I remember a tear slipping down my cheek.
She was beautiful. She was perfect.
And then I took her home and my entire life changed. It wasn’t about me anymore. In fact, some days it felt like there was no me anymore. My glorious freedom, my selfish whims, my desires, were snatched up and held close fisted and were not returned. An eight pound infant was my dictator and I lived by her rules.
As a person, I changed. I learned a new found patience as I rocked her hour upon hour when she could not sleep. I learned what an amazing thing life is and how captivating a feather can be. I experienced a new sense of pride over babbled words, first steps and the word “mommy.”
I am her mommy. Her one and only. The person who holds her little body close before bed. Kisses the bumps and bruises. Rescues her from yellow jackets, the vacuum cleaner and monsters in the closet.
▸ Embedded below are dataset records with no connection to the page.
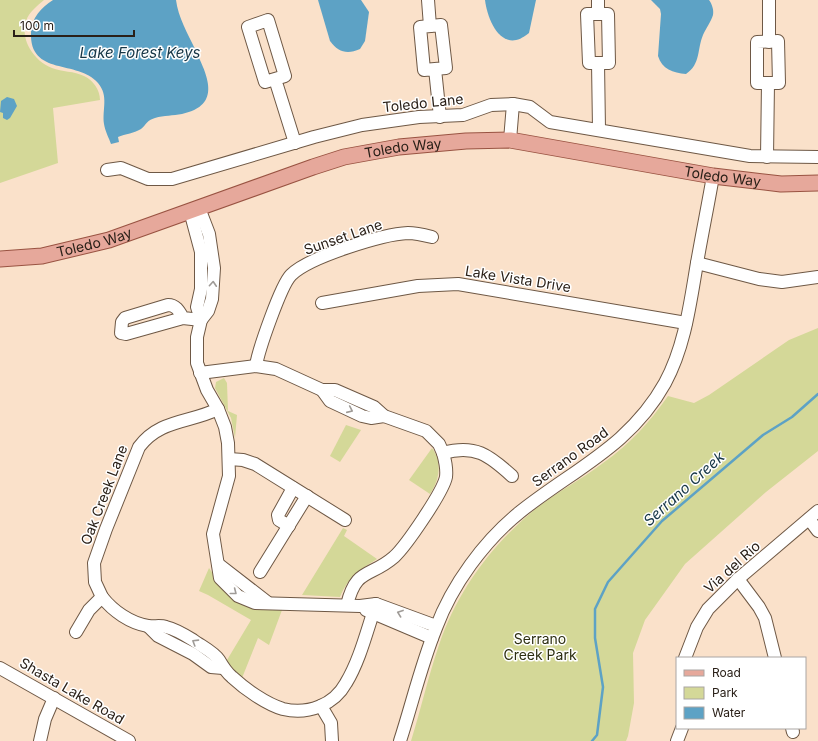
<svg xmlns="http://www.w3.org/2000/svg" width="818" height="741" viewBox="0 0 818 741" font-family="Inter,sans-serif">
<rect width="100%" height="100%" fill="#fae1ca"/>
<g fill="#d4d898">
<path d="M0,0H44C37,6 29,12 26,21C20,40 34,61 52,68C62,72 74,71 84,76C93,80 100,90 100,100L53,108L58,163L0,183Z"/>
<path d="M818,328V451L766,492L685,564L645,620L633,653L634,703L628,736L626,741H411C421,709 428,677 439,645C457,592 490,547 533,511C555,493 581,480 603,463C630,444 649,423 668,396L694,403L709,395L789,340Z"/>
<polygon points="224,378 227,383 228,411 237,415 235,438 231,418 215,388 216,382"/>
<polygon points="346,425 361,430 340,462 330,456"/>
<path d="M432,448C443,462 439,481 430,494L409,480Z"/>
<path d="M343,528L347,530L344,536L377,559C358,571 349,576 340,597L302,595Z"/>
<polygon points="209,568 227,594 241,604 250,608 282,610 269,645 258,638 242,678 229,666 227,660 251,620 208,595 199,591"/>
</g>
<g fill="#5da2c5">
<path d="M53,0H176C178,17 188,34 195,49C207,75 223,105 182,114C173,116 164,115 155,118C147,120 146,125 141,129C135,133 125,134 118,137L119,142L111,144C109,138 105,131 104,124C102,109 109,96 98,83C78,59 29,77 31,32C32,17 41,8 53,0Z"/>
<path d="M318,0H361L369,12L365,41L360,49C347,55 338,52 330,41Z"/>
<path d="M485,0H536L529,33C503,55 488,23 485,0Z"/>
<path d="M651,0H709C712,4 714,10 713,15C711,22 706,28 703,35C697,49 701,64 686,74C673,73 662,69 658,56L661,14L660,9Z"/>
<polygon points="7,97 14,99 17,106 10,118 7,120 3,118 3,113 0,112 1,101"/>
</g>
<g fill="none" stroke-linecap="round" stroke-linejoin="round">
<polyline stroke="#5da2c5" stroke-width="2.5" points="592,741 597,735 603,687 595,638 595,609 608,582 662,521 763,435 792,417 818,394"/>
<g stroke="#6e5845" stroke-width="14">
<g id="minor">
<polyline points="428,0 430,26"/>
<polyline points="598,0 598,14"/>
<polyline points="769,42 769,0"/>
<polyline points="598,63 589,63 587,14 608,14 609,63 598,63 599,129"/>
<polyline points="435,69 424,70 420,27 441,25 446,68 435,69 440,117"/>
<polyline points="275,79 285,76 268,20 248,27 265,82 275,79 295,143"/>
<polyline points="510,140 513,104"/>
<polyline points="767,157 768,83 779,83 778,41 757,42 757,83 768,83"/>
<polyline points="107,170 121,168 148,179 172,179 314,137 362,125 419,117 463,115 491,105 513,104 530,107 550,122 750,156 818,157"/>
<polyline points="199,208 209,234 214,268 212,299 208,311 201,320 197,337 197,363 207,390 218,409 225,427 228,443 229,476 213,534 220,578 238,596 255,603 360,606 376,604 436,626"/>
<polyline points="190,211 201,252 201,289 197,307 201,320"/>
<polyline points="697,263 759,279 782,282 818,277"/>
<polyline points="322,303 418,286 458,284 686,323"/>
<path d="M183,318C179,311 176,305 168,305L125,318L122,322L121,333L126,334L183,318L201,320"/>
<path d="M256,366C258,351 281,285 291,275C309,257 383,234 408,233C416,233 424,235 432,237"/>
<path d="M200,373L256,366L276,369L322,390H335L374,407L384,416L426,431L439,444L443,453C475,444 489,455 512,476"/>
<polyline points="322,390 330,401 362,416 371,418 384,416"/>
<polyline points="229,459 243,460 255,464 345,520"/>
<polyline points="809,519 818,531"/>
<polyline points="289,526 279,520 278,515 293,488"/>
<polyline points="218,564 267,602"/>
<polyline points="260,572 307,496"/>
<polyline points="738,579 759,607 765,618 775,658"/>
<path d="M102,597C113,611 130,623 148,626C154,627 160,625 166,627C175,629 185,635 193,640C201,646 214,652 219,660C223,667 226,672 232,677C245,689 266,704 283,709C308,715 334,705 346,683C360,660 367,630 376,604"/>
<path d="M347,605C356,567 370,578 394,557C406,546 443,492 446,477C447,469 445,460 443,453"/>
<polyline points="366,610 432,638"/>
<polyline points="148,626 158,636 193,654 211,667 223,668"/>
<path d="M76,632L89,610L102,597L95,582L94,563L106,529L139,447C160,419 190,423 218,409"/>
<polyline points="685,658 697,627 708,609 738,579 818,511"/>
<polyline points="0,668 129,741"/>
<polyline points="321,706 331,723 332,741"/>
<polyline points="792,728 793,732"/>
<polyline points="40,741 45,719 54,698"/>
<path d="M400,741C412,704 421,665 436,628C452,585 484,541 520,512C574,469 630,446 665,383C685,346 690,304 697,263C702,234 708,205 713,176"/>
<polyline points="677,741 682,728"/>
</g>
</g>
<g stroke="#995342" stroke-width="17">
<g id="major">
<path id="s1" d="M0,259L42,256L109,240L313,167L344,157L399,147L466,141L510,140L713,176L781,184L818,183"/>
</g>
</g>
<use href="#minor" stroke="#fff" stroke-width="12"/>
<use href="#major" stroke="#e6a89b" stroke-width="15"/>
</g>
<defs><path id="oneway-chevron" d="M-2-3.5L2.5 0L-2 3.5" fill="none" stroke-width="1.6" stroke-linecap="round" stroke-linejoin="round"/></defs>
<g stroke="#9f9b97">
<use href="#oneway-chevron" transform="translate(213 284) rotate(-86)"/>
<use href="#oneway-chevron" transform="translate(350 410) rotate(24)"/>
<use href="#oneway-chevron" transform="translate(234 592) rotate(38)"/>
<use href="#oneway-chevron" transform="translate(400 613) rotate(-160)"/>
<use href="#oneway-chevron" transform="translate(195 642) rotate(-148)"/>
</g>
<g text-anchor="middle" stroke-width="3" stroke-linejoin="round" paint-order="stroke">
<g font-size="14" fill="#2a2018" stroke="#fff">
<text transform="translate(423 103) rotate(-6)" y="5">Toledo Lane</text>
<text dy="5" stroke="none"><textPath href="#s1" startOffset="420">Toledo Way</textPath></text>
<text dy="5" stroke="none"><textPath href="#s1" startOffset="743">Toledo Way</textPath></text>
<text transform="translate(343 237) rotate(-19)" y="5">Sunset Lane</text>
<text dy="5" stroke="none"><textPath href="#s1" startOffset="96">Toledo Way</textPath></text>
<text transform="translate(518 279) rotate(9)" y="5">Lake Vista Drive</text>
<text transform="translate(570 457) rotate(-36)" y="5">Serrano Road</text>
<text transform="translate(104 495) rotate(-69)" y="5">Oak Creek Lane</text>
<text transform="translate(732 567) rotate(-42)" y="5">Via del Rio</text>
<text transform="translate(72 691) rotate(30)" y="5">Shasta Lake Road</text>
</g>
<g font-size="14" fill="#2d2f11" stroke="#fff">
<text x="540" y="644">Serrano<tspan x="540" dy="16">Creek Park</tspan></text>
</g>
<g font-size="15" font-style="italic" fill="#163646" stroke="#fff">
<text x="140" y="58">Lake Forest Keys</text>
<text transform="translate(684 489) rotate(-42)" y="5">Serrano Creek</text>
</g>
</g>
<rect x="676" y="657" width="130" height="72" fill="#ffffff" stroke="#aaa6a3"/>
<rect x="684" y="670" width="20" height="6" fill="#e6a89b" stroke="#aaa6a3"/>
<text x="712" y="677" font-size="12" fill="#2a2018">Road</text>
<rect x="684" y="687" width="20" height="12" fill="#d4d898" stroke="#aaa6a3"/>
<text x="712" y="697" font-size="12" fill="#2a2018">Park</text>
<rect x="684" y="707" width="20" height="12" fill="#5da2c5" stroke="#aaa6a3"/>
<text x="712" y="717" font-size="12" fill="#2a2018">Water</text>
<path d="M14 30v6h120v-6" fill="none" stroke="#2a2018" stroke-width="2"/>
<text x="20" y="30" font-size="12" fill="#2a2018" stroke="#ffffff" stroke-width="3" paint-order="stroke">100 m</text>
</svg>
I discipline her two year old tantrums and set boundaries for her blooming independence.
I love her as I have never loved before.
But still. I am not cut out to be a mother.
There are all these things I love to do, all these dreams I have, that don’t seem compatible with motherhood. Traveling the world. Pursuing great careers. Writing novels. Going out in the evenings.
Sometimes, if I have days off during the week, I drop her off at daycare and revel in the me-time. In the car, I turn my music up loud, crank the windows down and feel all my mom-ness evaporating into the atmosphere.
At home, I clean unhindered. I paint the guest room. I read a book without interruption, go shopping with no rush, no fuss, no screaming toddler.
I love it.
But a few hours pass and I see her toys scattered across the rug, remember how she hugged me that morning, and hear, like an echo, “I love you much,” in my ear.
A piece of me is missing.
When I go pick her up in the afternoon she spots me and comes running.
I scoop her up and hug her tight, her little arms wrapped around my neck and I can’t think of a better place to be or a better person to share a moment with.
Two seconds later, she’s out of my arms.
“I want to walk.” Insistent. Independent.
I think she’s like me.
I think we will grow and learn together and are developing the art of being mother and daughter.
I might not be cut out to be a mother but it’s one of the greatest things I’ve ever done.